On spirometry, which pattern is characteristic of obstructive lung disease (e.g., asthma, COPD)?

A Reduced FVC with normal FEV₁/FVC ratio
B Reduced FEV₁ with reduced FEV₁/FVC ratio (<0.7)
C Normal FEV₁ and FVC with increased total lung capacity
D Increased FVC with normal FEV₁

Correct! Obstructive lung disease (asthma, COPD) shows reduced FEV₁ (obstructed expiratory flow) with a disproportionately less-reduced FVC, giving a reduced FEV₁/FVC ratio (<0.7 or <0.70 per GOLD criteria for COPD). The hallmark is airflow limitation on expiration.

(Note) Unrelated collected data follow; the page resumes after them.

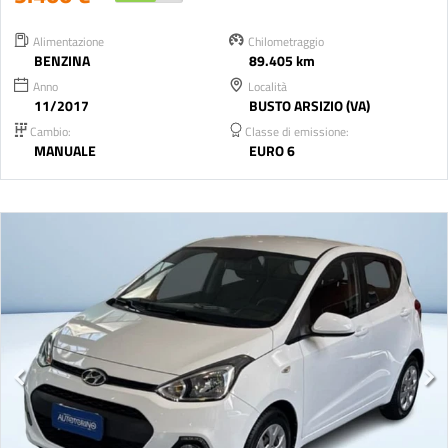
Alimentazione
Chilometraggio
BENZINA
89.405 km
Anno
Località
11/2017
BUSTO ARSIZIO (VA)
Cambio:
Classe di emissione:
MANUALE
EURO 6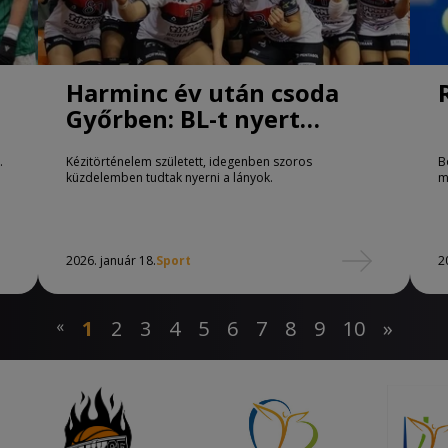
Harminc év után csoda
Győrben: BL-t nyert
idegenben a Loki
.
Kézitörténelem született, idegenben szoros
B
küzdelemben tudtak nyerni a lányok.
m
2026. január 18.
Sport
2
«
1
2
3
4
5
6
7
8
9
10
»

Key concept: Spirometry patterns — Obstructive (asthma, COPD, bronchiectasis): ↓FEV₁, ↓FEV₁/FVC (<70%), FVC may be ↓; Restrictive (pulmonary fibrosis, obesity, kyphoscoliosis, neuromuscular): ↓FVC, ↓FEV₁, normal/↑FEV₁/FVC, ↓TLC. Reversibility: FEV₁ improves >12% with bronchodilator = reversible obstruction (asthma vs COPD).

Incorrect. Obstructive pattern: ↓FEV₁, ↓FEV₁/FVC (<0.7), FVC may be reduced but less so. Restrictive pattern: ↓FVC, ↓FEV₁, NORMAL or increased FEV₁/FVC ratio (>0.80), ↓TLC.